Responsável pelos processos em primeira instância da Lava-Jato em Curitiba, o magistrado referiu-se à cena para ilustrar a dificuldade em encontrar "contrapartidas" em esquemas de corrupção. Após a analogia, a qual se referiu como um "parênteses cinematográfico", Moro disse que grande parte dos processos desvelados pela operação revelaram que a compensação ocorre para garantir um "bom relacionamento".
— É mais ou menos o que significou em vários desses casos de corrupção sistêmica. Pode ser muito difícil identificar contrapartida específica que o agente público oferece ou realiza em troca de vantagem financeira. Normalmente, vende-se uma influência a ser entregue segundo as oportunidades surgem — afirmou o juiz.
A referência ao filme foi feita pelo magistrado em palestra na manhã desta quinta-feira (21) em congresso promovido pela Associação Brasileira de Direito e Economia (ABDE), na sede da Unisinos, em Porto Alegre. Diante de um público de cerca de 200 pessoas, Moro discorreu durante 55 minutos sobre os casos de corrupção "perturbadores" com os quais se deparou ao longo da Lava-Jato e os danos que os desvios causam à economia brasileira.
Sem citar nominalmente pessoas e empreiteiras investigadas, Moro citou que os contratos da Petrobras tinham reserva de até 3% do valor total para pagamento de vantagem indevida ou propina para executivos da estatal e agentes políticos. No único momento de descontração, brincou:
— Estamos falando em contratos da Petrobras, nos quais tudo é superlativo. Até falo brincando que, ao final desse caso, talvez me aposente e vá trabalhar na indústria petroleira porque fui descobrindo umas coisas... Por exemplo, um navio-sonda é muito caro. Um contrato de fornecimento está na ordem de US$ 500 bilhões.

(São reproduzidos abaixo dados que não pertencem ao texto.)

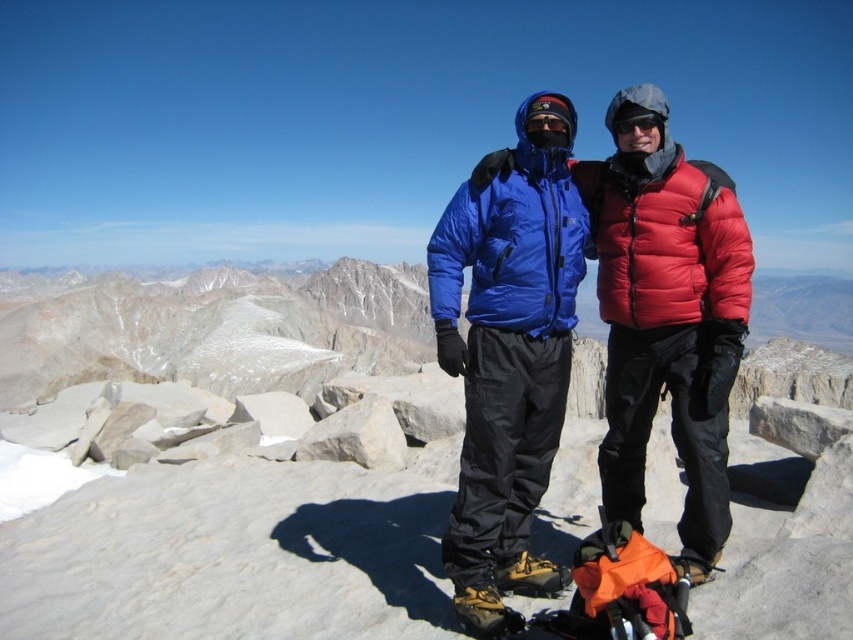
Question: Does matte blue jacket at center have a greater width compared to black matte goggles at center?

Choices:
 (A) no
 (B) yes

Answer: (B)

Question: Does matte blue jacket at center have a lesser width compared to black matte goggles at center?

Choices:
 (A) yes
 (B) no

Answer: (B)

Question: Is matte blue jacket at center thinner than black matte goggles at center?

Choices:
 (A) yes
 (B) no

Answer: (B)

Question: Among these points, which one is nearest to the camera?

Choices:
 (A) pyautogui.click(x=630, y=138)
 (B) pyautogui.click(x=648, y=131)

Answer: (B)

Question: Which of the following is the closest to the observer?

Choices:
 (A) (622, 115)
 (B) (616, 230)

Answer: (A)

Question: Among these objects, which one is farthest from the camera?

Choices:
 (A) black matte goggles at center
 (B) matte blue jacket at center

Answer: (A)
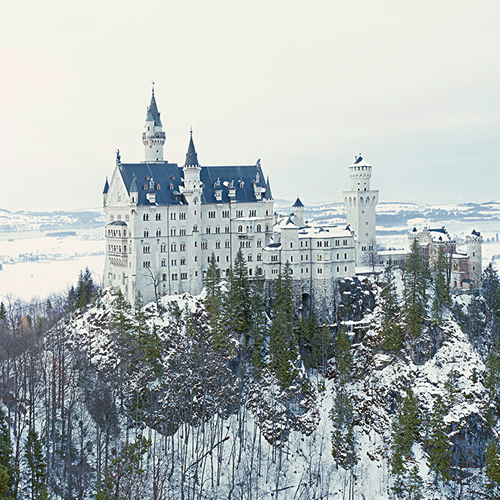
Where is `bottom right corner empty space`? The width and height of the screenshot is (500, 500). bottom right corner empty space is located at coordinates (491, 488).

Na conferência, ainda indicou que a impunidade vem deixando de ser regra no país e defendeu a prisão de condenados após julgamento em segunda instância, conforme entendimento adotado pelo Supremo Tribunal Federal (STF) no ano passado.

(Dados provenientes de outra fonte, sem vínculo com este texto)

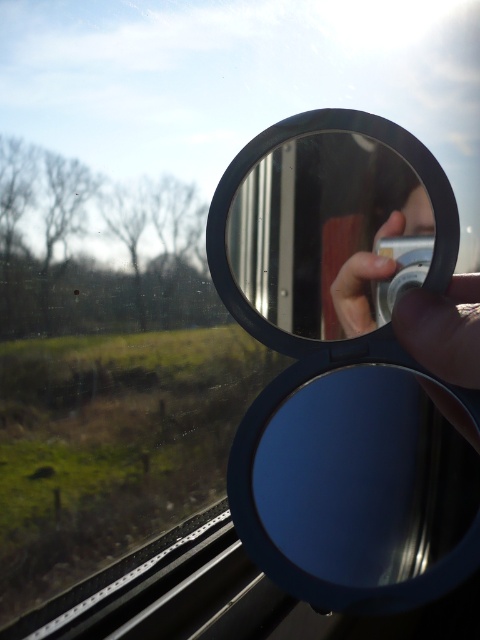
Does blue matte view mirror at center appear over blue metallic magnifying glass at center?

Indeed, blue matte view mirror at center is positioned over blue metallic magnifying glass at center.

Is point (333, 314) positioned after point (230, 476)?

That is True.

Locate an element on the screen. This screenshot has height=640, width=480. blue matte view mirror at center is located at coordinates (339, 371).

Which is in front, point (317, 380) or point (297, 292)?

Point (317, 380) is more forward.

This screenshot has width=480, height=640. I want to click on blue metallic magnifying glass at center, so click(x=354, y=488).

Is point (388, 352) less distant than point (322, 224)?

Yes, point (388, 352) is closer to viewer.

Who is more forward, (370,525) or (331,202)?

Point (370,525) is in front.

Is point (373, 522) closer to viewer compared to point (331, 168)?

Yes, it is.

You are a GUI agent. You are given a task and a screenshot of the screen. Output one action in this format:
    pyautogui.click(x=<x>, y=<y>)
    Task: Click on the blue matte view mirror at center
    
    Given the screenshot: What is the action you would take?
    pyautogui.click(x=339, y=371)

— A meu ver, a decisão passou pela percepção de que o quadro de impunidade é um dos fatores que leva a essa aprofundada corrupção. Por isso, é essencialmente importante a manutenção desse precedente. Existe um burburinho de que o Supremo poderia mudar novamente esse precedente. Espero que não aconteça — destacou.
Acompanhado de ao menos sete seguranças, o juiz ainda assistiu a duas palestras após a sua exposição. Depois, deixou o local sem atender a imprensa. Ao redor da universidade, três viaturas da Brigada Militar (BM) e policiais a cavalo monitoraram a passagem do juiz pela Capital.